Rather than predicting waveforms or Fourier coefficients, a third model class directly generates audio with oscillators. Known as vocoders or synthesizers, these models are physically and perceptually motivated and have a long history of research and applications (Beauchamp, 2007; Morise et al., 2016). These “analysis/synthesis” models use expert knowledge and hand-tuned heuristics to extract synthesis parameters (analysis) that are interpretable (loudness and frequencies) and can be used by the generative algorithm (synthesis).
Neural networks have been used previously to some success in modeling pre-extracted synthesis parameters (Blaauw & Bonada, 2017; Chandna et al., 2019), but these models fall short of end-to-end learning. The analysis parameters must still be tuned by hand and gradients cannot flow through the synthesis procedure.

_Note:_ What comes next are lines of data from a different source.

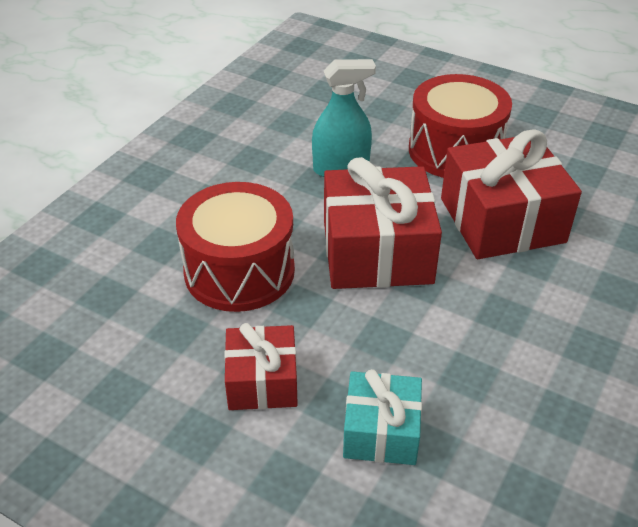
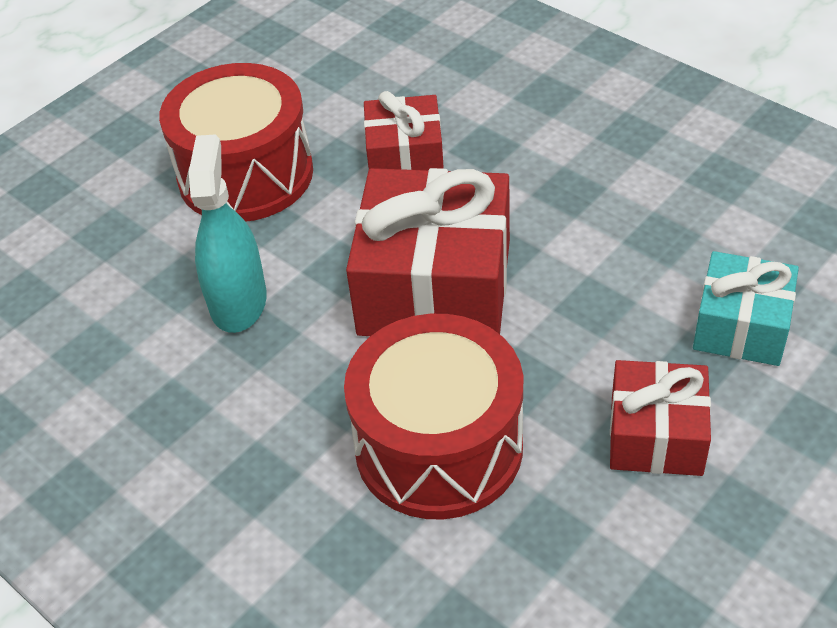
camera: 75 degrees left, 5 degrees up
red gift [441,129,582,259] -> red gift [364,91,444,170], size x0.58

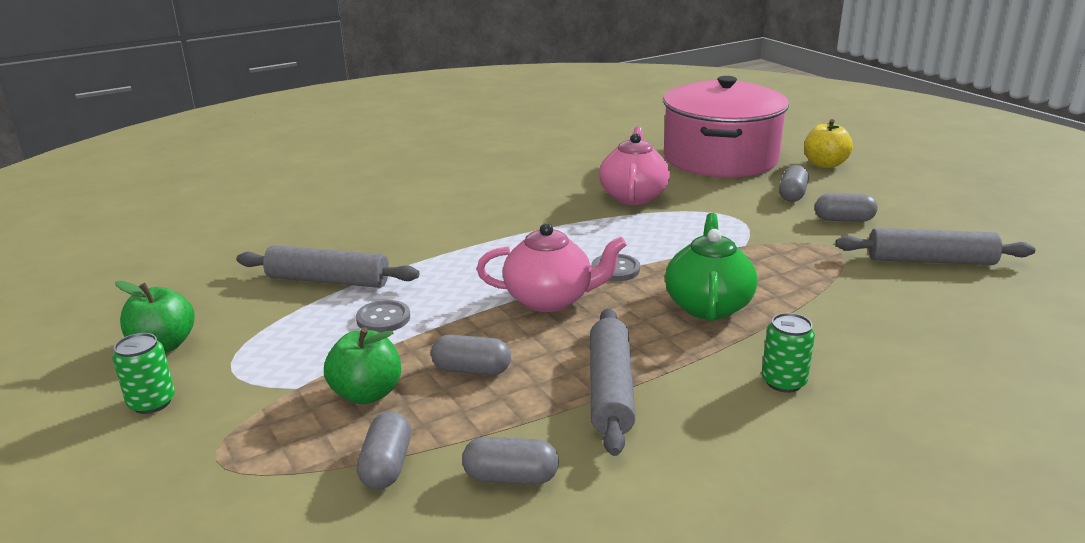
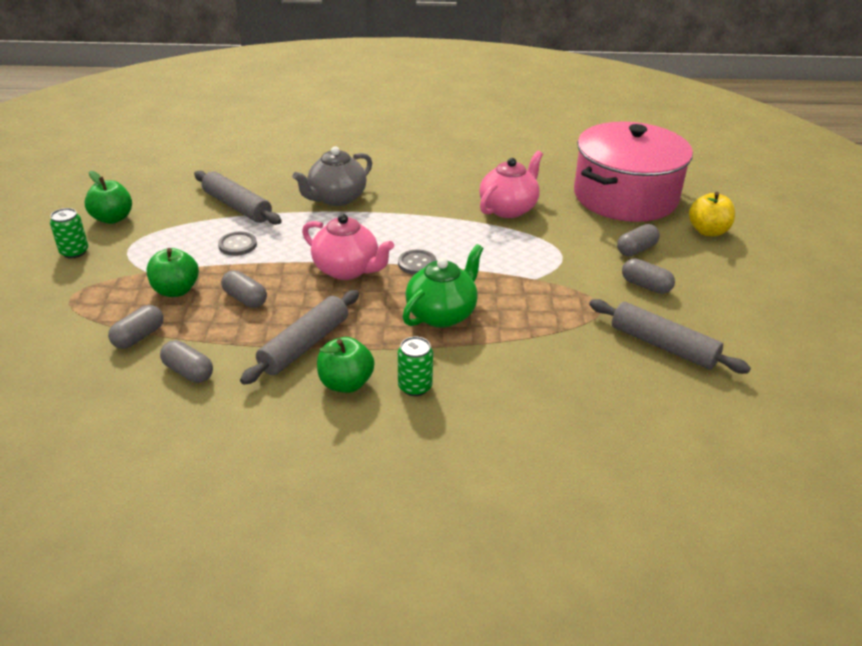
camera: 30 degrees right, 10 degrees up
none -> grey teapot [292,146,372,206]
none -> green apple [317,337,374,393]

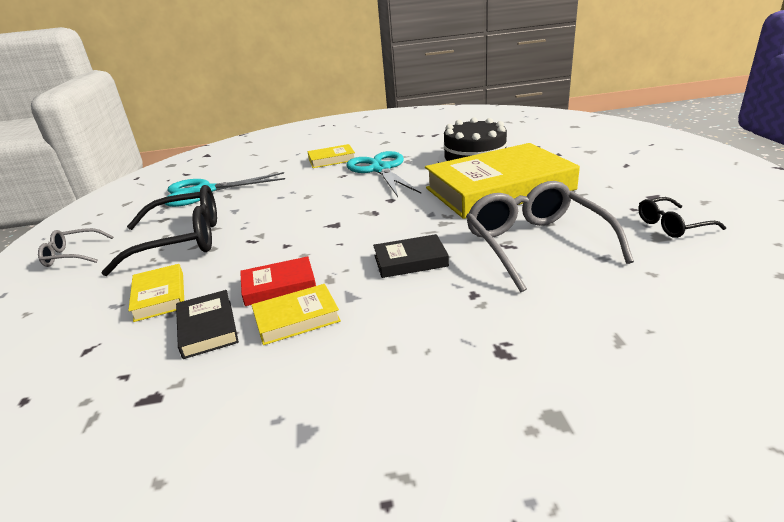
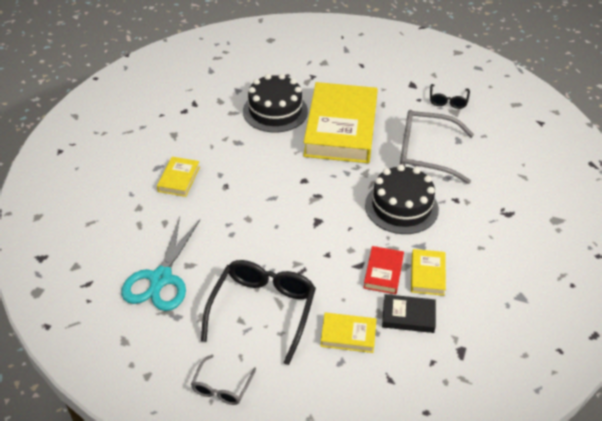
camera: 65 degrees left, 15 degrees up
turquoise scissors [346,151,421,197] -> none
black book [373,234,449,278] -> black cake [365,164,439,234]

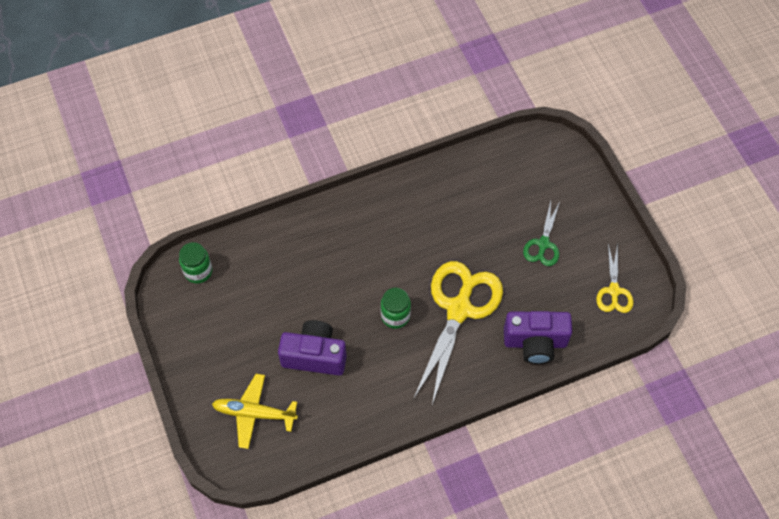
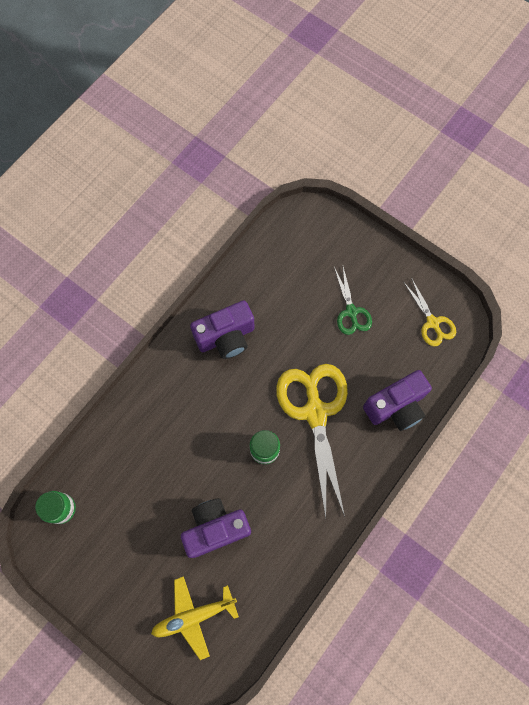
camera: 30 degrees left, 10 degrees up
none -> purple camera [190,300,255,359]

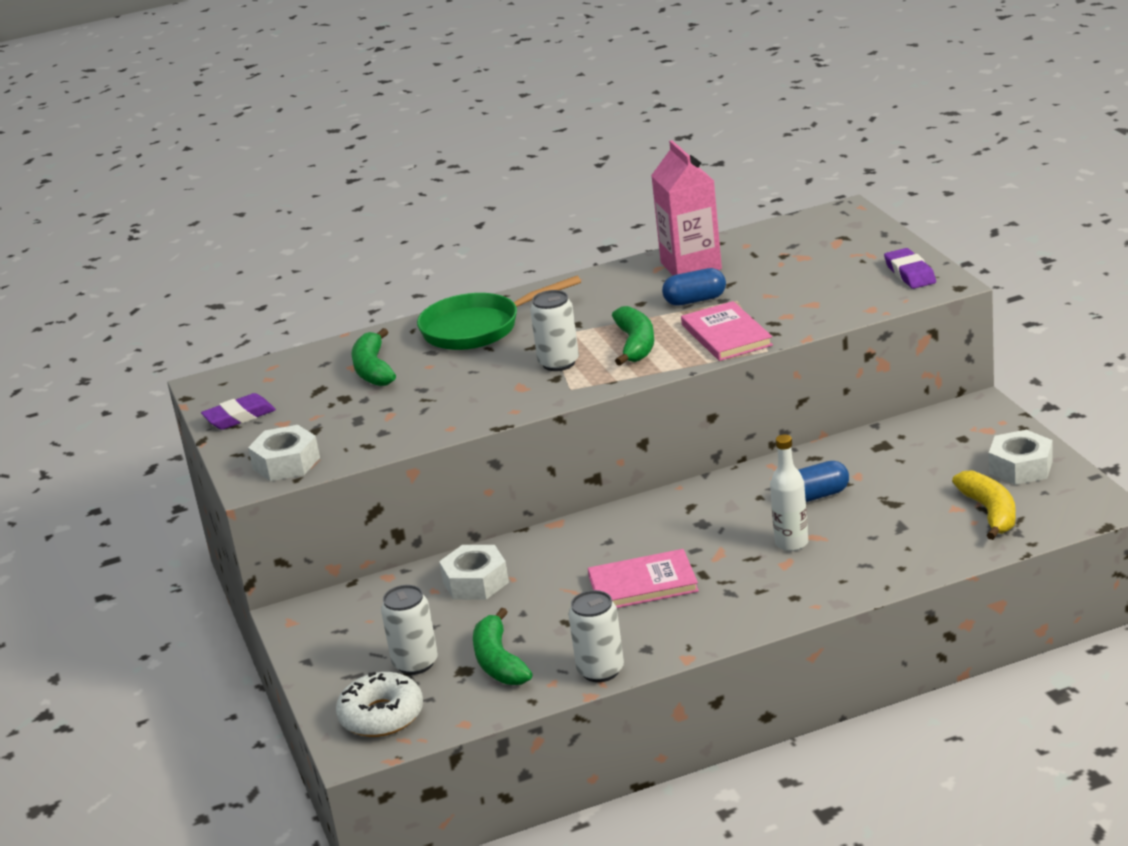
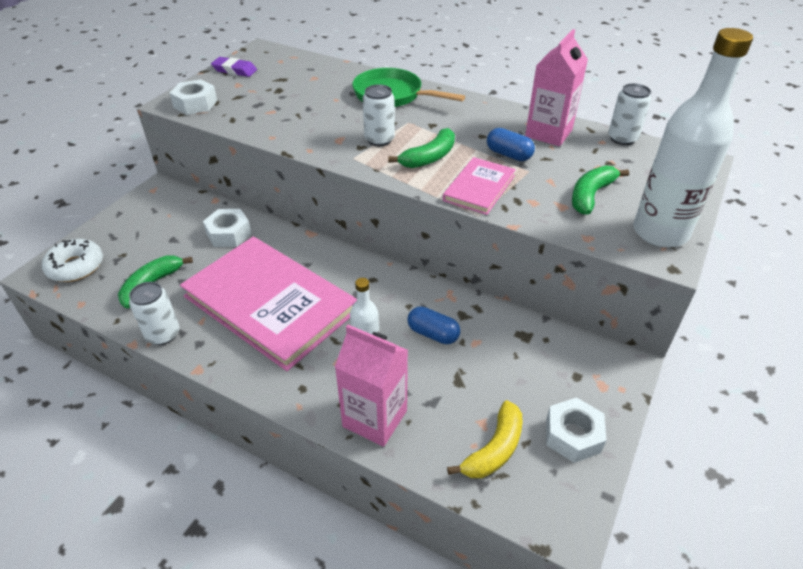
camera: 45 degrees right, 15 degrees up
green banana [351,328,396,386] -> green banana moved to [572,165,629,215]
white can [381,585,438,675] -> white can moved to [608,83,651,145]
pink book [588,549,699,608] -> pink book [180,237,357,371], size x2.08
purple eraser [884,248,936,289] -> white bottle [634,28,753,248]
none -> pink carton [335,325,408,447]

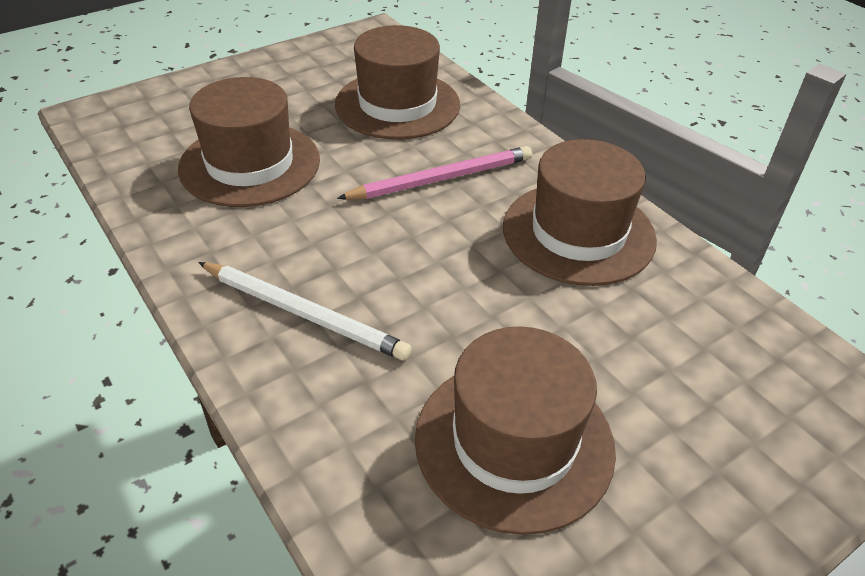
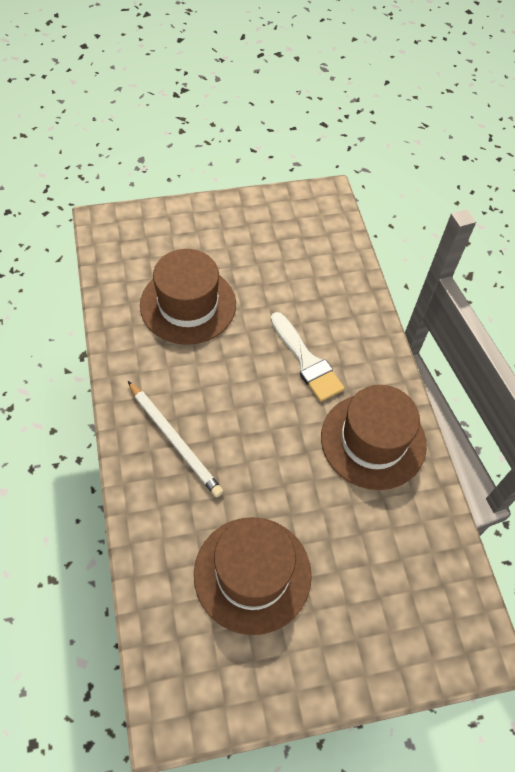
camera: 20 degrees right, 15 degrees up
brown hat [335,25,460,140] -> none
pink pencil [337,146,532,200] -> white brush [271,312,345,402]

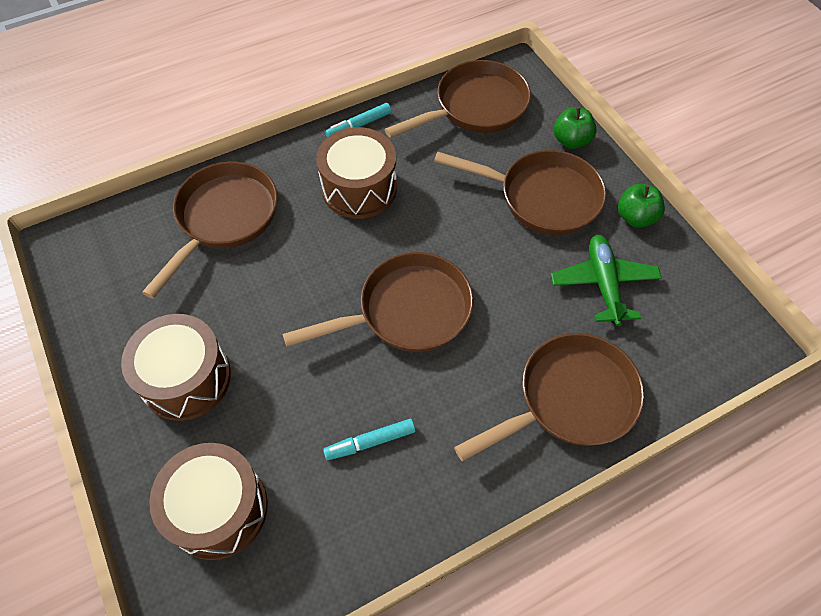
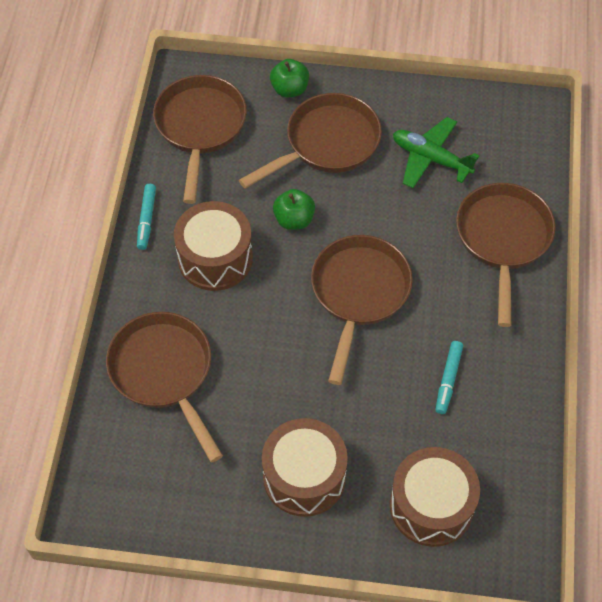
camera: 55 degrees left, 0 degrees up
green apple [618,184,665,228] -> green apple moved to [273,189,315,230]

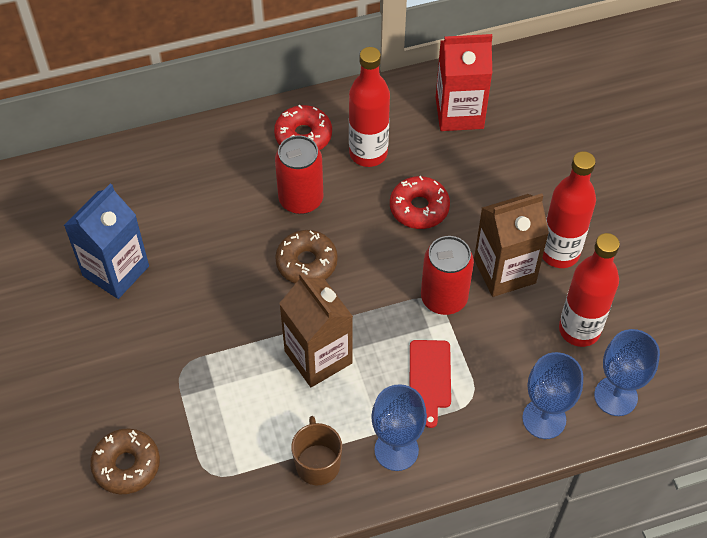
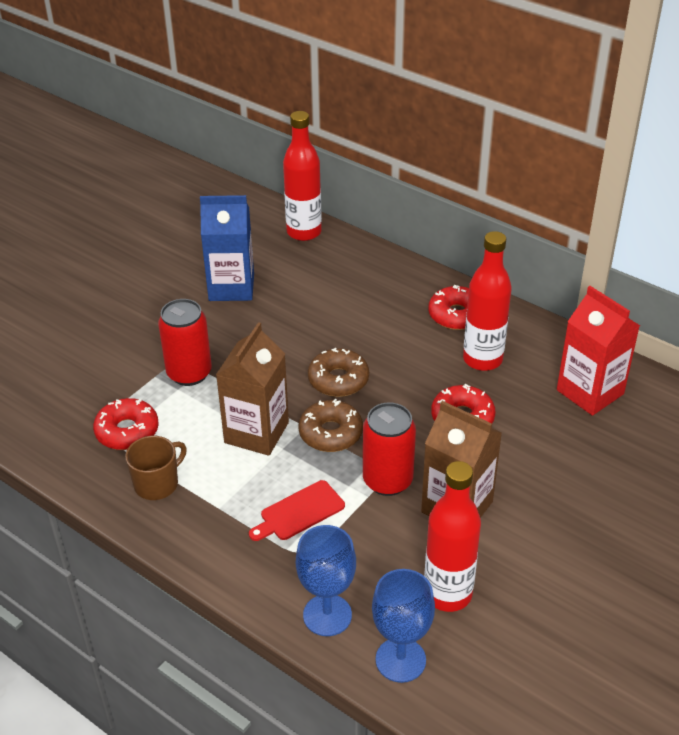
camera: 55 degrees right, 15 degrees down
brown donut [90,429,160,494] -> brown donut moved to [299,399,363,452]
red can [275,135,323,214] -> red can moved to [158,299,212,386]
blue goblet [371,384,427,471] -> none
red bottle [542,151,596,268] -> red bottle moved to [283,111,322,241]
none -> red donut [93,398,159,450]

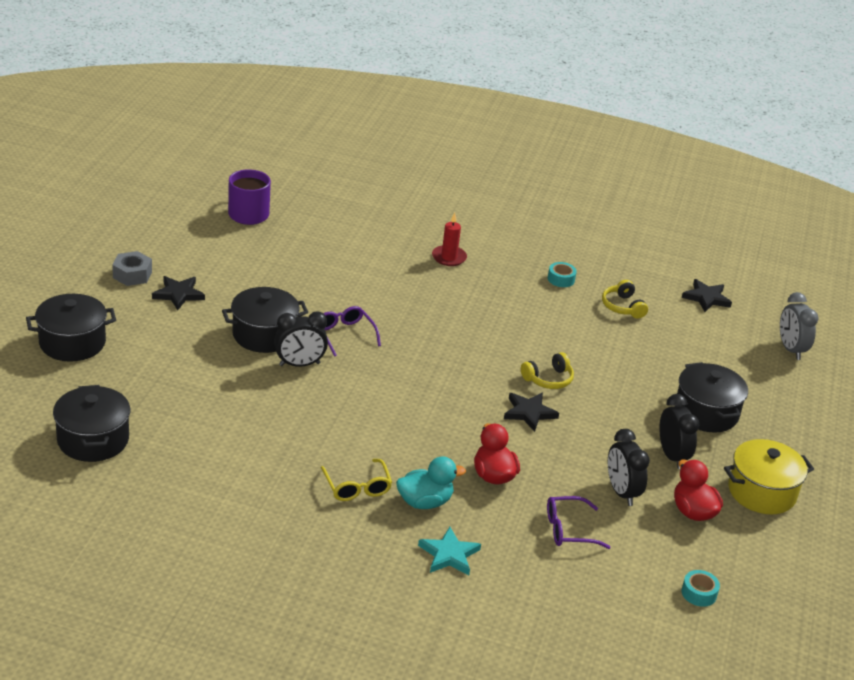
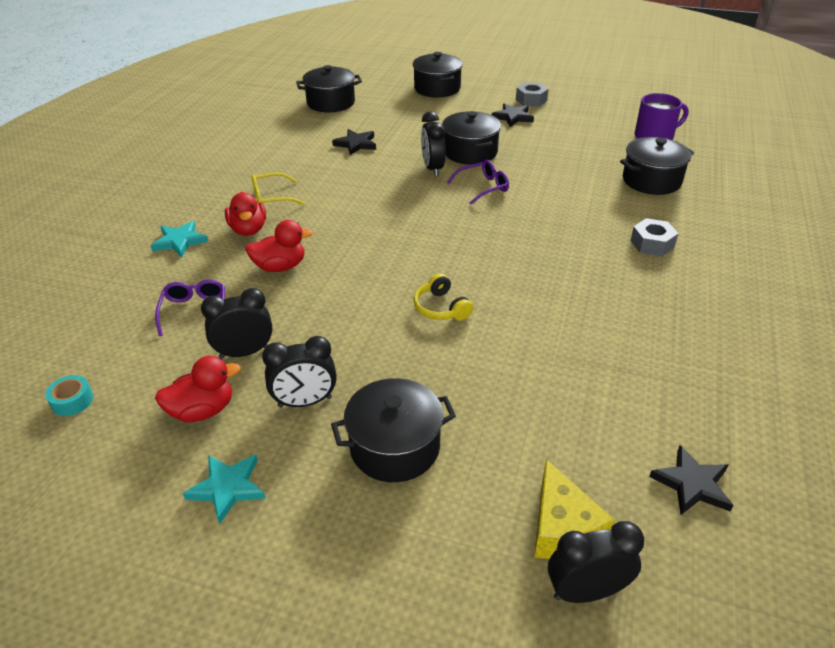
camera: 95 degrees right, 5 degrees up
turquoise duck [396,456,466,509] -> red duck [225,192,266,236]
red candle [432,213,467,266] -> grey nut [630,218,678,257]
black star [504,393,559,432] -> black star moved to [332,129,376,155]
turquoise tape [548,262,577,287] -> none
yellow headphones [602,280,648,319] -> none
yellow pot [724,439,814,514] -> turquoise star [183,455,266,525]
grey clock [780,292,819,360] -> black clock [548,521,644,603]
none -> yellow cheese [534,459,615,559]
none -> black pot [620,137,694,195]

As a result, small errors in parameters can lead to large errors in the audio that cannot propagate back to the network. Crucially, the realism of vocoders is limited by the expressivity of a given analysis/synthesis pair.
1.3 Contributions
In this paper, we overcome the limitations outlined above by using the DDSP library to implement fully differentiable synthesizers and audio effects. DDSP models combine the strengths of the above approaches, benefiting from the inductive bias of using oscillators while retaining the expressive power of neural networks and end-to-end training.